Tree farmers join race for carbon millions

Trees for Schools founder Jadiel Maingi (right) inspects nurseries at a school. A Nakuru organisation is wooing farmers to invest more in trees to earn and enjoy a cleaner environment. File


Do you want to make money growing trees? Would you like to lease out your land for the same?

Pandapata Initiative, a conservation organisation based in Nakuru, is calling on land owners to register as members, start tree-growing and wait to be paid for their efforts.

According to the director Thiga Ndegwa, farmers, communal land owners, companies, schools and colleges with big tracks of land exceeding a thousand acres can partner with the organisation and benefit from carbon credit exchange.

“We have signed an understanding with an investor from the United Kingdom who is willing to invest in this enterprise. However, the investor has insisted on trading in huge volumes of carbon credit, which means trees planted on huge tracts of land, thus we must present numbers that are impressive in order to qualify,” Mr Ndegwa says.

The figures that the investor is quoting are indeed ambitious, with approximately Sh8 billion expected to be paid out yearly if generation, harvesting and monetisation of carbon credit can be done on a million acres of both private and public land locally.

This may be a tall order for the environmental conservationists, and they may have to request the government for access to public lands in order to re-afforest the depleted lands.

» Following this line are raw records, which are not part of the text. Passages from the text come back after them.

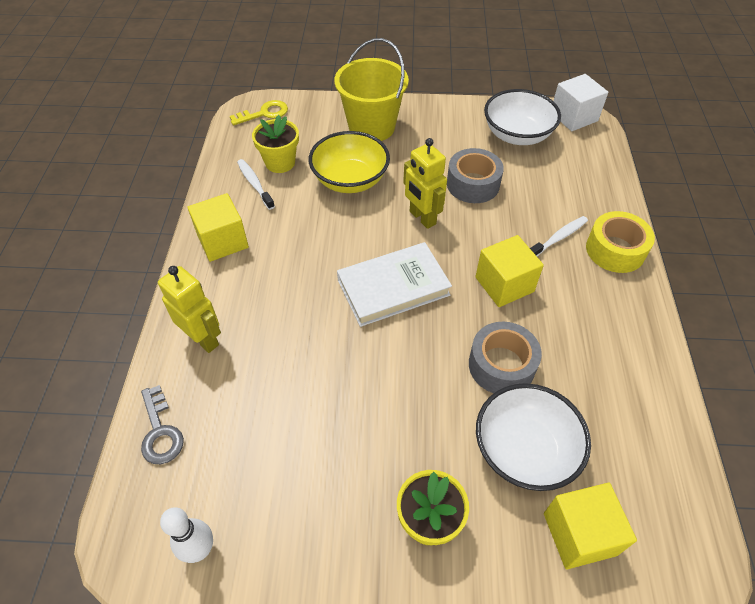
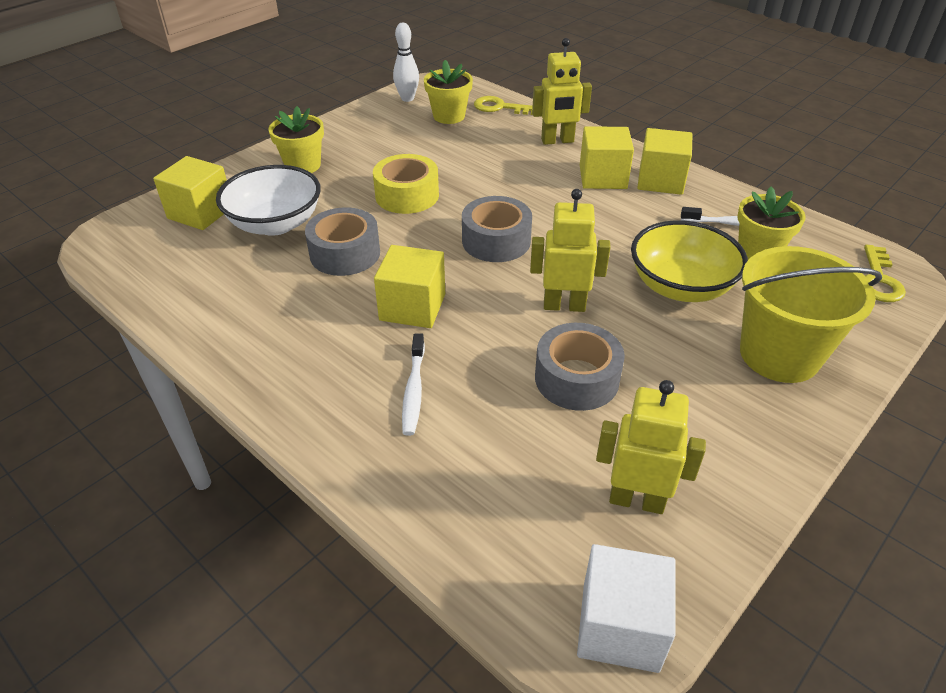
camera: 130 degrees right, 10 degrees down
grey key [141,385,184,464] -> yellow key [474,96,533,115]
white book [337,242,452,327] -> grey tape [462,196,532,262]
white bowl [484,89,561,145] -> yellow robot [596,380,706,514]
yellow tape [586,211,655,273] -> yellow tape moved to [373,154,439,214]
none -> yellow flower pot [424,60,473,124]
none -> yellow cube [580,126,634,189]

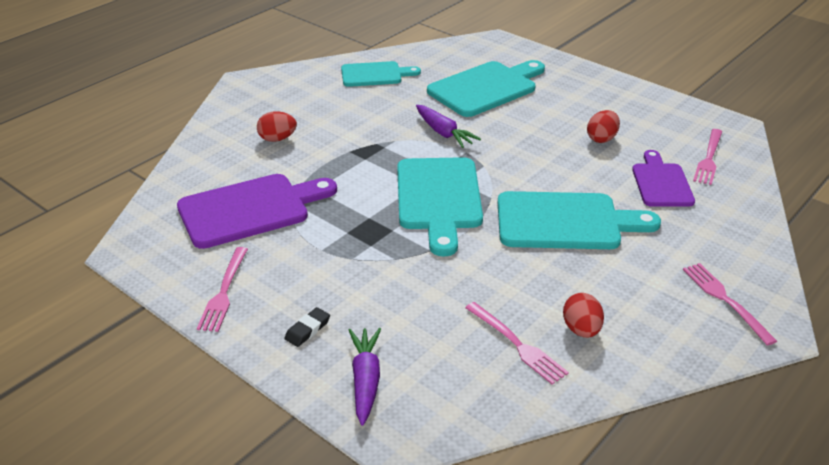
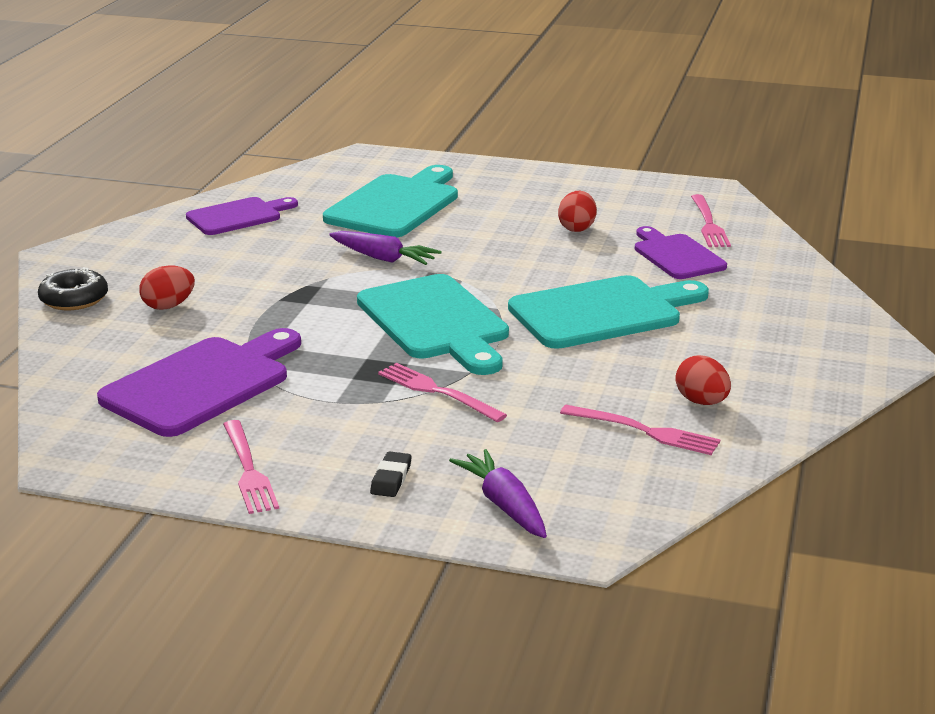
camera: 25 degrees left, 10 degrees down
turquoise cutting board [341,61,421,87] -> purple cutting board [186,197,298,235]
pink fork [683,263,777,346] -> pink fork moved to [378,363,507,422]
none -> black donut [38,267,108,310]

“If the government would allow us to re-afforest the public forests, we would reach about half a million acres of land. We would still be short of the ideal one million acres that we need, which would be in line with the United Nations Kyoto Protocol climate change mitigation mechanism,” says Mr Ndegwa.

He, therefore, proposes that private land owners take up the offer by freeing up their land for tree-planting.

“For those with hundreds, or even thousands of acres, I would request that they register with this initiative so that they can benefit when their land is covered in trees,” he says.

Carbon dioxide is believed to be the primary greenhouse gas that is contributing to climate change.

Growing trees helps reduce the amount of carbon dioxide in the atmosphere through photosynthesis thus helping reduce the emission of greenhouse gases to the atmosphere.

Companies or governments can buy carbon offsets from those who have planted trees in order to mitigate their own greenhouse gas emissions or comply with caps on the total amount of carbon dioxide they are allowed to emit.

The Patapanda Initiative envisions employing trainers and incorporating business people who can engage in growing tree nurseries in any part of the country.

“The project needs trees, and even though we have over half a million seedlings in our nurseries, there is need for more nurseries around the country so that those who register to plant trees can be directed to nearest points where they can purchase the seedlings,” says he.

As incentives to plant more trees, farmers get interest-free loans where the trees planted are used as collateral. So far, the trees for loan programme has been successfully implemented in Njoro, Elburgon, Subukia and Rongai areas of Nakuru County.